Monoclonal Antibodies in Multiple Sclerosis: Present and Future

Abstract

The global incidence of multiple sclerosis (MS) appears to be increasing. Although it may not be associated with a high mortality rate, this disease has a high morbidity rate which affects the quality of life of patients and reduces their ability to do their activities of daily living. Thankfully, the development of novel disease modifying therapies continues to increase. Monoclonal antibodies (MABs) have become a mainstay of MS treatment and they are likely to continue to be developed for the treatment of this disease. Specifically, MABs have proven to be some of the most efficacious treatments at reducing relapses and the inflammation in MS patients, including the first treatment for primary progressive MS and are being explored as reparative/remyelinating agents as well. These relatively new treatments will be reviewed here to help evaluate their efficacy, adverse events, immunogenicity, and benefit-risk ratios in the treatment of the diverse spectrum of MS. The focus will be on MABs that are currently approved or may be approved in the near future.

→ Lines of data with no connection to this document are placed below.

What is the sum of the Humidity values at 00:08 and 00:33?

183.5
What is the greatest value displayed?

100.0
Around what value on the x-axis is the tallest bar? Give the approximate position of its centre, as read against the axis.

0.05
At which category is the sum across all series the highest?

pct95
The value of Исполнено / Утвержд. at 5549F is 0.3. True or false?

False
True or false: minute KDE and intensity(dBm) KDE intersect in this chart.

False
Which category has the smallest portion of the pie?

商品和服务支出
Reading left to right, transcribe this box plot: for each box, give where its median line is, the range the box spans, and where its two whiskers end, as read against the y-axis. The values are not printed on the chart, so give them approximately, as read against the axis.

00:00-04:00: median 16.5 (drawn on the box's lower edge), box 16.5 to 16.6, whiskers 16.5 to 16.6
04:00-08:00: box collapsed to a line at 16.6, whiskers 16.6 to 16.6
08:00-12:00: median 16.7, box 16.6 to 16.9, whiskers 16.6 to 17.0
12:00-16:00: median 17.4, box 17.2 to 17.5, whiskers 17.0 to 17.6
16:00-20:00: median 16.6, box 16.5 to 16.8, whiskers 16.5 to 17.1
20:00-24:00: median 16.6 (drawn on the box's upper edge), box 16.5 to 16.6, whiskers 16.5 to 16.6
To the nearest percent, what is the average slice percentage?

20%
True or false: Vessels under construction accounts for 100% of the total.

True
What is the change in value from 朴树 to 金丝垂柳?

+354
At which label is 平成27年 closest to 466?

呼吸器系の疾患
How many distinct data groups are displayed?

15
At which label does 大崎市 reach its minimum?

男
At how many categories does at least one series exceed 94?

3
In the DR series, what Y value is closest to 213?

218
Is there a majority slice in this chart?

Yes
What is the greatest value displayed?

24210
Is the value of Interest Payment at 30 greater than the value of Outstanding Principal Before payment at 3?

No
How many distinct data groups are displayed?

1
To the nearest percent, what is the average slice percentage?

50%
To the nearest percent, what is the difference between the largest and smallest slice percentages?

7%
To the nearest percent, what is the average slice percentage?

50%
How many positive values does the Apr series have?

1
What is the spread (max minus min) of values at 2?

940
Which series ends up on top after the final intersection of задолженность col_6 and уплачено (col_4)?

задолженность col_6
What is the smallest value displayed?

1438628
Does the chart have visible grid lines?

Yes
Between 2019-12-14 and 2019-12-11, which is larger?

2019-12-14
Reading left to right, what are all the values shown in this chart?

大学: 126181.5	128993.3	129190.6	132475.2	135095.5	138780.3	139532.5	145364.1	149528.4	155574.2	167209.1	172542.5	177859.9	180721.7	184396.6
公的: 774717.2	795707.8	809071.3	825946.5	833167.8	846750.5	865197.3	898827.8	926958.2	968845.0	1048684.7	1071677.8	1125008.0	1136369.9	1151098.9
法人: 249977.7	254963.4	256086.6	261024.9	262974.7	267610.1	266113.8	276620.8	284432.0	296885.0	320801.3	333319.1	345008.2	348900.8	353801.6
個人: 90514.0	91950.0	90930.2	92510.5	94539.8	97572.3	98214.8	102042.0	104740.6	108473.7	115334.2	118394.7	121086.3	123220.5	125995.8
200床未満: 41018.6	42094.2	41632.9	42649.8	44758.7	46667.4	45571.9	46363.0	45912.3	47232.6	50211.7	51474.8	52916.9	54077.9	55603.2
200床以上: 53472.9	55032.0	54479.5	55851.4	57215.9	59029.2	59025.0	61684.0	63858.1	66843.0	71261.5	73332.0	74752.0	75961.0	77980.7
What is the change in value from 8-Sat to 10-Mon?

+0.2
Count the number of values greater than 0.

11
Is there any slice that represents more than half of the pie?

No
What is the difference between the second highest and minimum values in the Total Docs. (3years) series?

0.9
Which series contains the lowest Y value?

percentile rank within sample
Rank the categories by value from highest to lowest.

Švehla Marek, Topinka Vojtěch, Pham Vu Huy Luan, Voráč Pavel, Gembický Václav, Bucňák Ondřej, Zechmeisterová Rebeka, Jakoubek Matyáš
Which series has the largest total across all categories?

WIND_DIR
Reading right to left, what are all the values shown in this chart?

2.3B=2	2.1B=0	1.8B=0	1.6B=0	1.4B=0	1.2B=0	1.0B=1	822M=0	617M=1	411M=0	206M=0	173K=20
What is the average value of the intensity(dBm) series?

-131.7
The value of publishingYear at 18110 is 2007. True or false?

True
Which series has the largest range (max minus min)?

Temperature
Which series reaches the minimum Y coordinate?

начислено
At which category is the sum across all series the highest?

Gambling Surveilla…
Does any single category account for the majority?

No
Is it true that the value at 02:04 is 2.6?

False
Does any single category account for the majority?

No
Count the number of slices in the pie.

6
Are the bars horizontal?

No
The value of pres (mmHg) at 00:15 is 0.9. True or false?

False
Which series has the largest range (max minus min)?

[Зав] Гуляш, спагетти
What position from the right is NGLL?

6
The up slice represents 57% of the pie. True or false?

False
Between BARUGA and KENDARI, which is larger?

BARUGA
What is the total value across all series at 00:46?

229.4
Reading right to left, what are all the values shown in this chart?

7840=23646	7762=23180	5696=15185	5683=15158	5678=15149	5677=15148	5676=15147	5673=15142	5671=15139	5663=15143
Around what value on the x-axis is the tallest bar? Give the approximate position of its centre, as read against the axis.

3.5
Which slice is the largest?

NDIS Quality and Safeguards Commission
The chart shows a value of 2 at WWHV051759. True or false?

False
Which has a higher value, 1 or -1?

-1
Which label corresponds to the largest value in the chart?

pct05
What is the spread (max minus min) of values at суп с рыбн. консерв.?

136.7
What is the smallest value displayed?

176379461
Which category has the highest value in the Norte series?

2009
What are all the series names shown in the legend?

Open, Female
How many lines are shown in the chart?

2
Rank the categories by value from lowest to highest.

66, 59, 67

Keywords: Ocrevus; Rituxan; Tysabri; anti-CD20; clinical trial; disease modifying therapy; monoclonal antibodies; multiple sclerosis.

Figure 1

Bioengineering techniques have resulted in progressively more humanized antibodies. The figure shows the different fractions of the monoclonal antibodies and whether they represent mouse (green) or human (blue) sequences. As the sequences become more humanized their immunogenicity decreases. Glycosylation occurs at amino acid N297 and affects ADCC. Fragment antigen binding (Fab), Fragment crystallizable (Fc), Antigen-dependent cellular cytotoxicity (ADCC).

Figure 2

Mechanism of action of monoclonal antibodies in the treatment of multiple sclerosis. Ocrelizumab, rituximab, ofatumumab and ublituximab target CD20 expressing cells. Natalizumab targets transmigration of lymphocytes through the blood brain barrier. Alemtuzumab targets CD52 expressing cells. Opicinumab helps OPC differentiate into myelin producing OLGs. Cluster of differentiation (CD), T helper cells (Th), Leucine rich repeat and Immunoglobin-like domain-containing protein 1 (LINGO-1), oligodendrocyte (OLG), oligodendrocyte precursor cell (OPC).